Em um discurso aos bispos centro-americanos, o líder do Vaticano afirmou que a Igreja deve “acolher, proteger, promover e integrar” os migrantes.
Suas palavras têm eco em muitos jovens que foram ao Panamá para o encontro de cinco dias com o Pontífice argentino, de 82 anos.
“Se há uma pessoa que pode provocar uma mudança” a favor dos migrantes “é ele”, disse o guatemalteco José Paz, de 20 anos, cuja família migrou para os Estados Unidos.
Mais ainda “neste momento em que todos estes temas estão no auge porque não temos tido direção, não temos tido como enfrentá-los”, acrescentou.
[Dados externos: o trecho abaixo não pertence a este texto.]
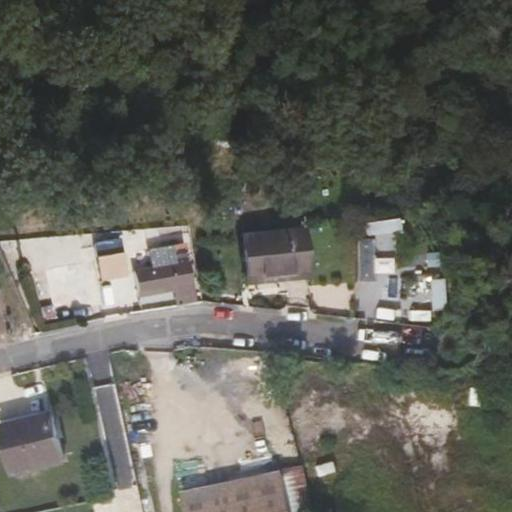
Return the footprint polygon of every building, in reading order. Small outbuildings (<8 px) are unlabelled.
[(242,234),(247,275),(307,269),(301,228),(242,234)] [(364,279),(378,278),(377,236),(362,237),(364,279)] [(101,277),(126,271),(121,251),(96,256),(101,277)] [(133,270),(138,291),(173,285),(177,302),(195,299),(187,260),(133,270)] [(307,269),(247,275),(248,282),(308,276),(307,269)] [(4,427),(43,417),(40,410),(0,419),(0,442),(2,452),(10,450),(4,427)] [(54,414),(43,417),(4,427),(10,450),(16,474),(66,461),(54,414)] [(312,511),(303,465),(299,466),(308,511),(312,511)] [(308,511),(299,466),(284,469),(285,473),(292,511),(308,511)] [(292,511),(285,473),(185,494),(188,511),(292,511)]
– Uma praga contra as mulheres –
O papa também alertou para a “praga” que se tornaram os feminicídios no continente, onde 2.800 mulheres são assassinadas a cada ano, segundo a Comissão Econômica para a América Latina e o Caribe.
Mais que uma praga, estes crimes são “parte da cultura altamente machista”, declarou à AFP Fátima Meléndez, uma salvadorenha de 18 anos.
Esta estudante de economia, que viajou exclusivamente para ouvir o papa, disse que em seu país as mulheres não têm paz para fazer algo tão simples como ir à rua.
Aos feminicídios se soma a ação de “grupos armados e criminosos”, o “tráfico de drogas” e a “exploração sexual de menores” e de outros não tão menores, que agravam o êxodo de jovens, denunciou o líder religioso.
Diante da reivindicação das “novas gerações”, Francisco pediu um maior compromisso contra a corrupção.
“É um convite a (…) levar uma vida que demonstre que o serviço público é sinônimo de honestidade e justiça, e antônimo de qualquer forma de corrupção”, afirmou o pontífice na presença do presidente anfitrião, Juan Carlos Varela, e de diplomatas.
A corrupção é uma das práticas que carcomem a América Latina e minam a confiança na democracia, afirmam especialistas.
Um dos escândalos que mais atingiram a região envolve a empreiteira brasileira Odebrecht com políticos e empresários.
A companhia admitiu ter pago propinas no valor de US$ 778 milhões entre 2011 e 2015 em Brasil, Angola, Argentina, Colômbia, República Dominicana, Equador, Guatemala, México, Moçambique, Panamá, Peru e Venezuela.
O país que recebe o papa também foi epicentro, em 2016, do caso conhecido como “Papéis do Panamá”, após a revelação de documentos que evidenciavam uma gigantesca rede de evasão de impostos e corrupção em todo o mundo através de sociedades nebulosas criadas por um escritório panamenho.
No fim do dia, Francisco terá seu primeiro ato multitudinário da Jornada Mundial da Juventude, no cinturão costeiro da capital do país. Estima-se que 200.000 pessoas participarão da JMJ, que termina no domingo.